Positive Outcomes from Clinical Studies
PTC Therapeutics (PTCT) reported significant findings from its long-term extension studies of vatiquinone, meeting pre-specified endpoints with statistically robust evidence indicating a durable treatment benefit in slowing disease progression.
The data reveals that 144 weeks of vatiquinone treatment yielded a clinically meaningful 3.7-point improvement on the modified Friedreich Ataxia Rating Scale (mFARS) compared to a matched natural history cohort from the FACOMS disease registry. This improvement translates to a 50% reduction in disease progression over three years.
Commitment to Safety and Efficacy
The extension studies corroborate the findings of the initial 72-week placebo-controlled MOVE-FA trial, demonstrating that the benefits observed in that study are sustained over the longer treatment duration. Importantly, vatiquinone maintained a strong safety profile, with no serious treatment-related adverse events reported.
This favorable safety record positions vatiquinone as a potentially significant therapeutic option, particularly for pediatric and adolescent patients, who currently lack approved treatment alternatives.

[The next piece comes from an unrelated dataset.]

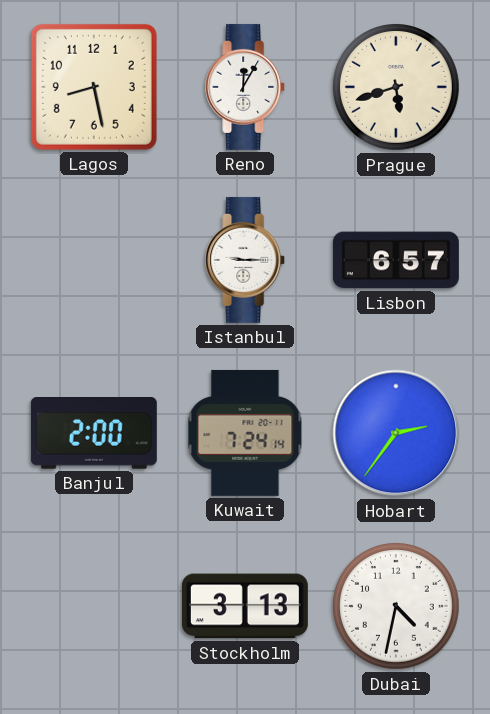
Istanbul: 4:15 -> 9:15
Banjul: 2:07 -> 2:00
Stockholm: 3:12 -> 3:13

Upcoming NDA Submission and Broader Implications
PTC Therapeutics is poised to submit a New Drug Application (NDA) by December 2024, incorporating results from the placebo-controlled segment of the MOVE-FA trial. This submission will highlight significant benefits on the Upright Stability Subscale of the mFARS, the most relevant measure for younger patients.

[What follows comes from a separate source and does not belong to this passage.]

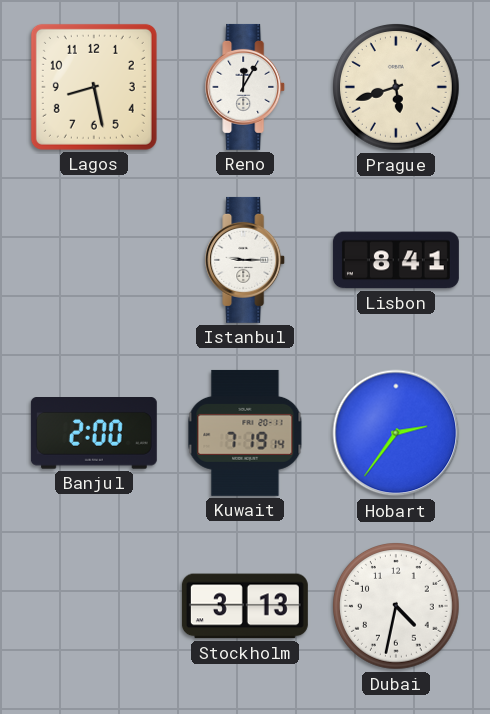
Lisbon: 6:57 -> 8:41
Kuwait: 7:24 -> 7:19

Additionally, the NDA will feature confirmatory evidence from long-term analyses and mechanistic data showcasing the drug’s impact on disease biomarkers. Given the considerable unmet need in the Friedreich ataxia community, particularly among children, the anticipated NDA submission underscores PTC Therapeutics’ commitment to advancing treatment options for this vulnerable population.